--- Directions ---
From the records below, set down exactly the lines starting with the line that contains "M 1480,1380 L" and going on through the line that contains "M 595,628 C". Nothing else is wanted.
**** Provided data
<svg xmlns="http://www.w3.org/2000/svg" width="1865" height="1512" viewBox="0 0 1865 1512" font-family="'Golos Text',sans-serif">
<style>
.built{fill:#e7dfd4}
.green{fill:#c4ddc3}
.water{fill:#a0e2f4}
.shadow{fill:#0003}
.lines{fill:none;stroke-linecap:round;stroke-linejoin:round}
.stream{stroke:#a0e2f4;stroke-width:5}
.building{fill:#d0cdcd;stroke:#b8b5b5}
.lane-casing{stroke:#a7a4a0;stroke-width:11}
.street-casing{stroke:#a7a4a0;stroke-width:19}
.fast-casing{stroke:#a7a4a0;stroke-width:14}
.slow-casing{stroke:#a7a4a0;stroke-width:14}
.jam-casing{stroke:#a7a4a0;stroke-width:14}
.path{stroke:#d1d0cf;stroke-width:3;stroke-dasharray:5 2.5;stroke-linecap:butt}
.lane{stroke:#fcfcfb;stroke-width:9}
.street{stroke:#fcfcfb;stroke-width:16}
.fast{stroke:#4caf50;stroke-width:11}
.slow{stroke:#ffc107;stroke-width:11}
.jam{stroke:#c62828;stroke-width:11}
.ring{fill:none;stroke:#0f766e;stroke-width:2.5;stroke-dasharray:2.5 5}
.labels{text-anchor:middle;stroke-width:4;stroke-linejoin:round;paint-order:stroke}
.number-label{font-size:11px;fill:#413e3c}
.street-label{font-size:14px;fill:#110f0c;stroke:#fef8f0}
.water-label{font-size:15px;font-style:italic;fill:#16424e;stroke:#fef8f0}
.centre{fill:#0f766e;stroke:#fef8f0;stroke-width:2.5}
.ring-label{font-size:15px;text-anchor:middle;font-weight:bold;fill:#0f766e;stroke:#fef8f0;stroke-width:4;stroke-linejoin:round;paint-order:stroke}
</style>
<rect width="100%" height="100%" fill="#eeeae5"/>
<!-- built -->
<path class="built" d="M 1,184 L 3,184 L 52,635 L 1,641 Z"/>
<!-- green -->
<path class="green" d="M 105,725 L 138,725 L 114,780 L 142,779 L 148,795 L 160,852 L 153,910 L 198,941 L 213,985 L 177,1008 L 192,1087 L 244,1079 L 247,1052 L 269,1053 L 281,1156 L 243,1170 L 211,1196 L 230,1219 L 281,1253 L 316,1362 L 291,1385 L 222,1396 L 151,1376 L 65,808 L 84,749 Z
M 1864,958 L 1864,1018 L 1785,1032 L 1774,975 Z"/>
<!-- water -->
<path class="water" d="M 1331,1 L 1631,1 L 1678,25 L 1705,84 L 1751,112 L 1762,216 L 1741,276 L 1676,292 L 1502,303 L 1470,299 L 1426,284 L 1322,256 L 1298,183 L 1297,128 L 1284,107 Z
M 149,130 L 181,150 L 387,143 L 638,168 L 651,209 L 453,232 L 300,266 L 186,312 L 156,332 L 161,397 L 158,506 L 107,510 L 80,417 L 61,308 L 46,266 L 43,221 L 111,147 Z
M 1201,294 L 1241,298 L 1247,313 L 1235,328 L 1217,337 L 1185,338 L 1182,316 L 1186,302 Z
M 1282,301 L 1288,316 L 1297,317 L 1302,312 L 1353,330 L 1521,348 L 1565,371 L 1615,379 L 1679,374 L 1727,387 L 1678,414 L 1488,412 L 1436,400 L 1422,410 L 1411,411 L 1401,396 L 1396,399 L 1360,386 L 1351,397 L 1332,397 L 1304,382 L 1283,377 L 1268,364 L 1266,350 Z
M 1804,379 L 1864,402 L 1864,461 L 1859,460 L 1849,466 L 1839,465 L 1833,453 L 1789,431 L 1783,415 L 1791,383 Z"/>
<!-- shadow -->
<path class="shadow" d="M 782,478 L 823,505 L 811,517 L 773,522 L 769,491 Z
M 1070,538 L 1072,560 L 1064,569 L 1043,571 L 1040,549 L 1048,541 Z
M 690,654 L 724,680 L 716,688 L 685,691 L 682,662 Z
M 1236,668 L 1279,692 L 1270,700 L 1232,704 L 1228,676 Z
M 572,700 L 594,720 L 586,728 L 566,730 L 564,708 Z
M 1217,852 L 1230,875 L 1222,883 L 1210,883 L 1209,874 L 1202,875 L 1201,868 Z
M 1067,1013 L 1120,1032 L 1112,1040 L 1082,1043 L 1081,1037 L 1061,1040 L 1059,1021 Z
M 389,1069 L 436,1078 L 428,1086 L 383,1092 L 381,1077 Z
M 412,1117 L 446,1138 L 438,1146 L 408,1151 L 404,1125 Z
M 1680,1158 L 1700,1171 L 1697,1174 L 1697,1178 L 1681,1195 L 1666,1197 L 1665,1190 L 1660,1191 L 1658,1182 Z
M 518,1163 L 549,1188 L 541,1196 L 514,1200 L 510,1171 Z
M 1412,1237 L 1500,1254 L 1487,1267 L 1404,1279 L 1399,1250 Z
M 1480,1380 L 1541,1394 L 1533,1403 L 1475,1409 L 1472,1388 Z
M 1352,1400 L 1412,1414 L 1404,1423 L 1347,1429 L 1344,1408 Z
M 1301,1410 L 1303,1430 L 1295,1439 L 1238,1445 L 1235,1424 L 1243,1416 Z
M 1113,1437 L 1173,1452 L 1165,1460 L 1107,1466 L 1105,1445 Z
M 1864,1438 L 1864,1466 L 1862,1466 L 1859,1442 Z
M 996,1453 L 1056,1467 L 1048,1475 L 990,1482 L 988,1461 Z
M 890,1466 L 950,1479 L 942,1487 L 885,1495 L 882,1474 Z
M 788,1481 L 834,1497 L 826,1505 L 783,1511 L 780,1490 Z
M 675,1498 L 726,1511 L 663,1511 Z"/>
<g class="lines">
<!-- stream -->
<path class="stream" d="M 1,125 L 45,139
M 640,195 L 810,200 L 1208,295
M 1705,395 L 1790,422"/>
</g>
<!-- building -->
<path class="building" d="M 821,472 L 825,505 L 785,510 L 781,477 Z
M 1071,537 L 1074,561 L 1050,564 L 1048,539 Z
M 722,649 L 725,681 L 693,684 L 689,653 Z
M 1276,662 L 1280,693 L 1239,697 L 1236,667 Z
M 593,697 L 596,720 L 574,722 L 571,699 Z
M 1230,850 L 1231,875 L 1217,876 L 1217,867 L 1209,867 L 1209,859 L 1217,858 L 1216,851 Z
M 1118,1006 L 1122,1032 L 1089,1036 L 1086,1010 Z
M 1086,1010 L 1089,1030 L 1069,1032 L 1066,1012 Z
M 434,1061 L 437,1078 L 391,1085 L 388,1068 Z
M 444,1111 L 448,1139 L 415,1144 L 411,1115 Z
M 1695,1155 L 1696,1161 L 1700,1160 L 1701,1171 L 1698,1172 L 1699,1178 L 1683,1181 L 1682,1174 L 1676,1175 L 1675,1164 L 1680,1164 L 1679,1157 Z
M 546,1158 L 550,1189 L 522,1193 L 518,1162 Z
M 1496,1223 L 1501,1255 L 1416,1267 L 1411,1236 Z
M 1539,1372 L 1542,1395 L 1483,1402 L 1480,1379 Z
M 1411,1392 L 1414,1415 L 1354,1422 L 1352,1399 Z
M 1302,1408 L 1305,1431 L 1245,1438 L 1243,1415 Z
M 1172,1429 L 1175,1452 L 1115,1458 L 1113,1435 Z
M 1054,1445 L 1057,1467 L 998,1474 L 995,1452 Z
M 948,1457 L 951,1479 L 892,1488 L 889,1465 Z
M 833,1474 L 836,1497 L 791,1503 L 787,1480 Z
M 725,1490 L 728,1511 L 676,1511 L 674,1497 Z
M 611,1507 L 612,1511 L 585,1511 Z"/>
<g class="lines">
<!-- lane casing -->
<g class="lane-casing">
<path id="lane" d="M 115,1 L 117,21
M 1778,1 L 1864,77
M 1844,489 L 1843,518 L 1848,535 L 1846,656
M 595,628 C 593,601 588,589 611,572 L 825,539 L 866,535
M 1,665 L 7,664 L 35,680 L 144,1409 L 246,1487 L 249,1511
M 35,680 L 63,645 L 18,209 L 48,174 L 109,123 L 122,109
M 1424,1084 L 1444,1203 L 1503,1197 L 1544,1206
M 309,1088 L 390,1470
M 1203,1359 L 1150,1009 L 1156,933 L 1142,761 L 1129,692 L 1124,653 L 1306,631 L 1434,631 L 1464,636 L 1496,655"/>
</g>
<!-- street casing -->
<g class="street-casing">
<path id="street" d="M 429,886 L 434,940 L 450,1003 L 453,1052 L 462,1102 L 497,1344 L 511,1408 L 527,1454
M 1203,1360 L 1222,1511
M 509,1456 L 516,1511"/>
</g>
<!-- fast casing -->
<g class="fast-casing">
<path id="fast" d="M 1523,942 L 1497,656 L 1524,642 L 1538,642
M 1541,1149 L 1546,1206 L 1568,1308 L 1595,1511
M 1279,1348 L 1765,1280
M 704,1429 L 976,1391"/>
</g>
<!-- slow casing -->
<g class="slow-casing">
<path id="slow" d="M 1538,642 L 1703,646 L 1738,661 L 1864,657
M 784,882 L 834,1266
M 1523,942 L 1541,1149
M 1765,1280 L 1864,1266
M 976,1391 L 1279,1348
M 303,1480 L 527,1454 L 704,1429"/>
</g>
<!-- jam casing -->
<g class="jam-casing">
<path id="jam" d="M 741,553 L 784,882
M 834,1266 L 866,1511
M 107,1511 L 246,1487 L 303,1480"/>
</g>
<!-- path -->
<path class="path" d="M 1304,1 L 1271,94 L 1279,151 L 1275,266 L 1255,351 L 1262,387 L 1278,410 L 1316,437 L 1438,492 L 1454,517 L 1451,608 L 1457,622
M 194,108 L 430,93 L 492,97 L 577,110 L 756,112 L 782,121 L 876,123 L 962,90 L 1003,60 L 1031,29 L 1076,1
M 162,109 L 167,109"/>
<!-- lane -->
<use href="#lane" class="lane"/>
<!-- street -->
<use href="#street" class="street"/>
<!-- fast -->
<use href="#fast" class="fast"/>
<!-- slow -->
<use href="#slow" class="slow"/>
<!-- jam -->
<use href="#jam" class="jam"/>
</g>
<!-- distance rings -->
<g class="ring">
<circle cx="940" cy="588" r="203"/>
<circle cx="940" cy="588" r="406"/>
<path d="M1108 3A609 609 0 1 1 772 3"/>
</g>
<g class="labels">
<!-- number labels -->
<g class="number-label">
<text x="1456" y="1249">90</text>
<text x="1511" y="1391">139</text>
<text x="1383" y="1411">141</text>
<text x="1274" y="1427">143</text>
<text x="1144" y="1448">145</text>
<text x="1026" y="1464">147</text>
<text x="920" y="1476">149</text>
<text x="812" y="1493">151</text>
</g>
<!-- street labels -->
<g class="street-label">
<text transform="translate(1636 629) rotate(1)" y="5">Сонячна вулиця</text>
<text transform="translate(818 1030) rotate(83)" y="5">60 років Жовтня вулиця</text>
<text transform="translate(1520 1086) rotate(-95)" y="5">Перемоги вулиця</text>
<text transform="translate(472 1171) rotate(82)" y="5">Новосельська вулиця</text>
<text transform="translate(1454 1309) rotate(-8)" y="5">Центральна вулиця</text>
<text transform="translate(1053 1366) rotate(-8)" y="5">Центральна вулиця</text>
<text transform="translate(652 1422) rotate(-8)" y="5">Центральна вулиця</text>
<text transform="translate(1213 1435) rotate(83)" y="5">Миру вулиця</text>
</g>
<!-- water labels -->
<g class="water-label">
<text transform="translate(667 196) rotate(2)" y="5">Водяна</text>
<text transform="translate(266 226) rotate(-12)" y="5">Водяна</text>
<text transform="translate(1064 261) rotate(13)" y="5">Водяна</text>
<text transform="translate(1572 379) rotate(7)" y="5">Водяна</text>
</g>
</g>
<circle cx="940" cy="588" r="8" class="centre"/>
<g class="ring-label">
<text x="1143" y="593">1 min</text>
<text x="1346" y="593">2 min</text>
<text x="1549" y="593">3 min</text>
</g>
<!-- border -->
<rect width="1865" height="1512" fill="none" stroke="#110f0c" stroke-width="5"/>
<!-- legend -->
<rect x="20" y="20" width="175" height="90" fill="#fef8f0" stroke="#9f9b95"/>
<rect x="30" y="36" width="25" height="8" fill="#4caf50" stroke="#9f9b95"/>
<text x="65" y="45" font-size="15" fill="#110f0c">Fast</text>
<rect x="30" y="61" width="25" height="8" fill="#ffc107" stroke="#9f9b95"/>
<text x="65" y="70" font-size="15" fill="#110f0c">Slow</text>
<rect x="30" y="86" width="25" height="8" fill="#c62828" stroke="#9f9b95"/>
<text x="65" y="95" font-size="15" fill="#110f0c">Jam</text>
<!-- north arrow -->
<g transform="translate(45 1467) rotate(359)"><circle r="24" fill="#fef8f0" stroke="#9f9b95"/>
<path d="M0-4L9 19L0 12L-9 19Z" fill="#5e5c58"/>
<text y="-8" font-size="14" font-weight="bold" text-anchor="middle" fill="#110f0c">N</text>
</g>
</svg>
********
--- Response ---
M 1480,1380 L 1541,1394 L 1533,1403 L 1475,1409 L 1472,1388 Z
M 1352,1400 L 1412,1414 L 1404,1423 L 1347,1429 L 1344,1408 Z
M 1301,1410 L 1303,1430 L 1295,1439 L 1238,1445 L 1235,1424 L 1243,1416 Z
M 1113,1437 L 1173,1452 L 1165,1460 L 1107,1466 L 1105,1445 Z
M 1864,1438 L 1864,1466 L 1862,1466 L 1859,1442 Z
M 996,1453 L 1056,1467 L 1048,1475 L 990,1482 L 988,1461 Z
M 890,1466 L 950,1479 L 942,1487 L 885,1495 L 882,1474 Z
M 788,1481 L 834,1497 L 826,1505 L 783,1511 L 780,1490 Z
M 675,1498 L 726,1511 L 663,1511 Z"/>
<g class="lines">
<!-- stream -->
<path class="stream" d="M 1,125 L 45,139
M 640,195 L 810,200 L 1208,295
M 1705,395 L 1790,422"/>
</g>
<!-- building -->
<path class="building" d="M 821,472 L 825,505 L 785,510 L 781,477 Z
M 1071,537 L 1074,561 L 1050,564 L 1048,539 Z
M 722,649 L 725,681 L 693,684 L 689,653 Z
M 1276,662 L 1280,693 L 1239,697 L 1236,667 Z
M 593,697 L 596,720 L 574,722 L 571,699 Z
M 1230,850 L 1231,875 L 1217,876 L 1217,867 L 1209,867 L 1209,859 L 1217,858 L 1216,851 Z
M 1118,1006 L 1122,1032 L 1089,1036 L 1086,1010 Z
M 1086,1010 L 1089,1030 L 1069,1032 L 1066,1012 Z
M 434,1061 L 437,1078 L 391,1085 L 388,1068 Z
M 444,1111 L 448,1139 L 415,1144 L 411,1115 Z
M 1695,1155 L 1696,1161 L 1700,1160 L 1701,1171 L 1698,1172 L 1699,1178 L 1683,1181 L 1682,1174 L 1676,1175 L 1675,1164 L 1680,1164 L 1679,1157 Z
M 546,1158 L 550,1189 L 522,1193 L 518,1162 Z
M 1496,1223 L 1501,1255 L 1416,1267 L 1411,1236 Z
M 1539,1372 L 1542,1395 L 1483,1402 L 1480,1379 Z
M 1411,1392 L 1414,1415 L 1354,1422 L 1352,1399 Z
M 1302,1408 L 1305,1431 L 1245,1438 L 1243,1415 Z
M 1172,1429 L 1175,1452 L 1115,1458 L 1113,1435 Z
M 1054,1445 L 1057,1467 L 998,1474 L 995,1452 Z
M 948,1457 L 951,1479 L 892,1488 L 889,1465 Z
M 833,1474 L 836,1497 L 791,1503 L 787,1480 Z
M 725,1490 L 728,1511 L 676,1511 L 674,1497 Z
M 611,1507 L 612,1511 L 585,1511 Z"/>
<g class="lines">
<!-- lane casing -->
<g class="lane-casing">
<path id="lane" d="M 115,1 L 117,21
M 1778,1 L 1864,77
M 1844,489 L 1843,518 L 1848,535 L 1846,656
M 595,628 C 593,601 588,589 611,572 L 825,539 L 866,535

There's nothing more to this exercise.